**Task:**
Set down the data again exactly. Pictures are not part of the copy.

**Recorded data:**
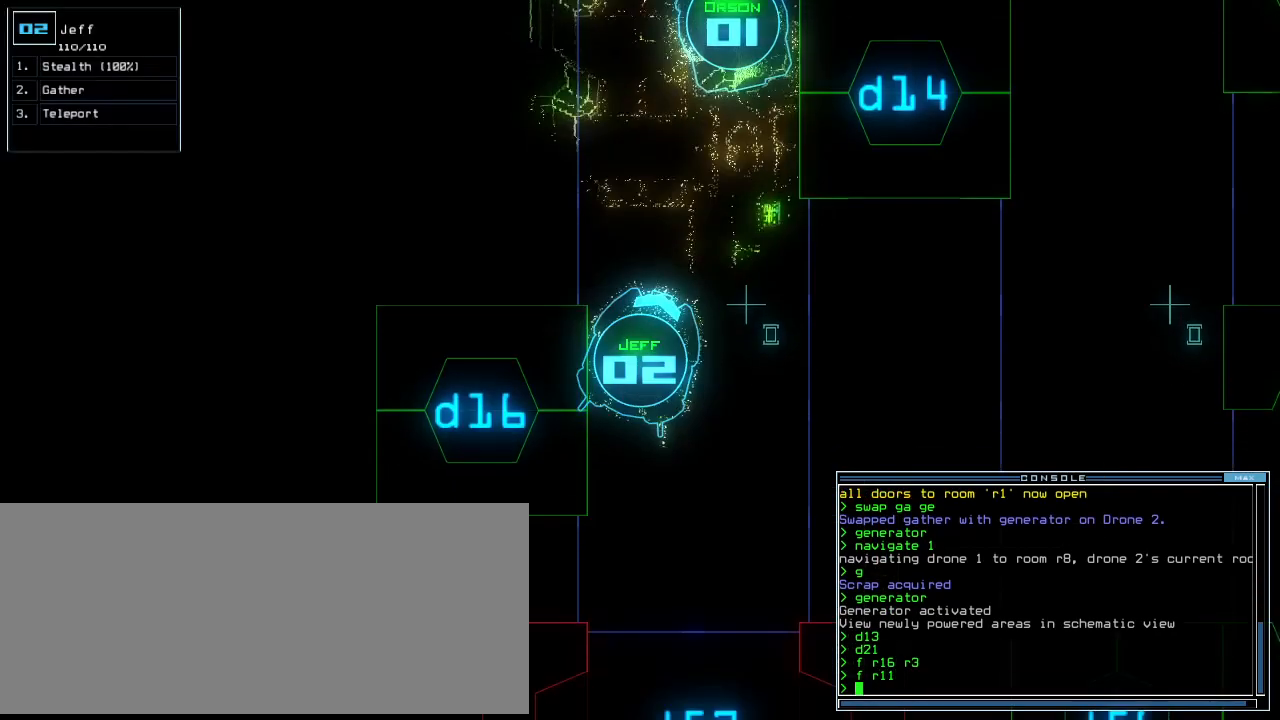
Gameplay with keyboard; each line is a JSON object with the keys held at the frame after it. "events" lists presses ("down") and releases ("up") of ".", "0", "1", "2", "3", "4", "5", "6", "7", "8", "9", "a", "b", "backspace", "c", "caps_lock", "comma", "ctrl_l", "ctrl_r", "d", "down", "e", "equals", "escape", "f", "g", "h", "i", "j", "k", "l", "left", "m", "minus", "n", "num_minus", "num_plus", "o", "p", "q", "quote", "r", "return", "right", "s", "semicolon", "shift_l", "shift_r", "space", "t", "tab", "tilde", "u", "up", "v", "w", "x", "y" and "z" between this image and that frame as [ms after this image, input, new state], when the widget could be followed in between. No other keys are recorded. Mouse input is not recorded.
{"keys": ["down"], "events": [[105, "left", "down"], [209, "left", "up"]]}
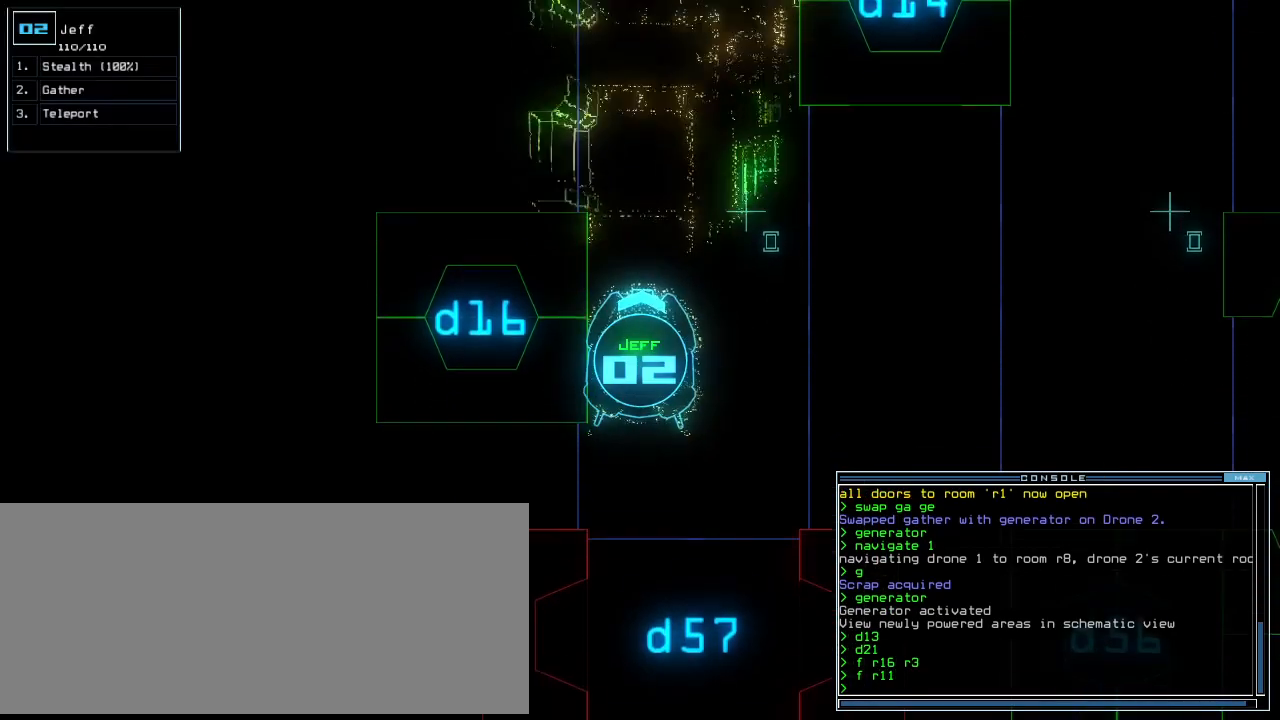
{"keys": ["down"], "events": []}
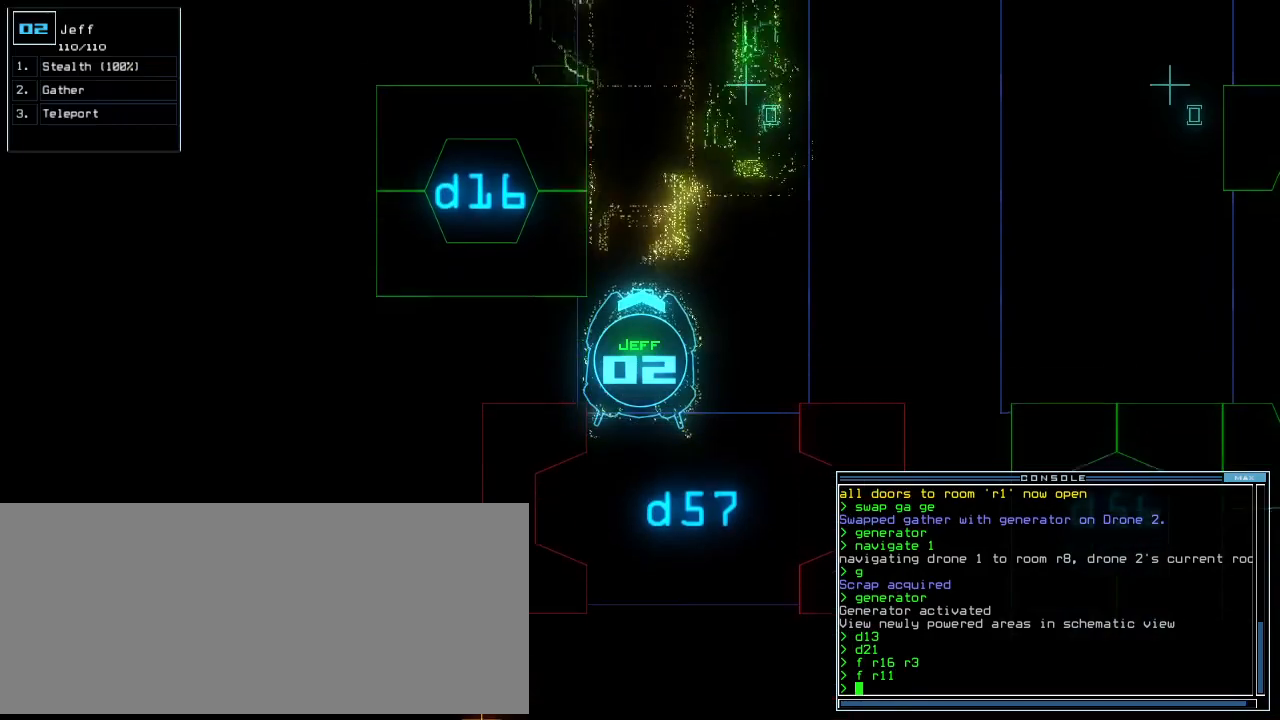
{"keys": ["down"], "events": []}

**Result of the task:**
Gameplay with keyboard; each line is a JSON object with the keys held at the frame after it. "events" lists presses ("down") and releases ("up") of ".", "0", "1", "2", "3", "4", "5", "6", "7", "8", "9", "a", "b", "backspace", "c", "caps_lock", "comma", "ctrl_l", "ctrl_r", "d", "down", "e", "equals", "escape", "f", "g", "h", "i", "j", "k", "l", "left", "m", "minus", "n", "num_minus", "num_plus", "o", "p", "q", "quote", "r", "return", "right", "s", "semicolon", "shift_l", "shift_r", "space", "t", "tab", "tilde", "u", "up", "v", "w", "x", "y" and "z" between this image and that frame as [ms after this image, input, new state], when the widget could be followed in between. No other keys are recorded. Mouse input is not recorded.
{"keys": ["down"], "events": [[105, "left", "down"], [209, "left", "up"]]}
{"keys": ["down"], "events": []}
{"keys": ["down"], "events": []}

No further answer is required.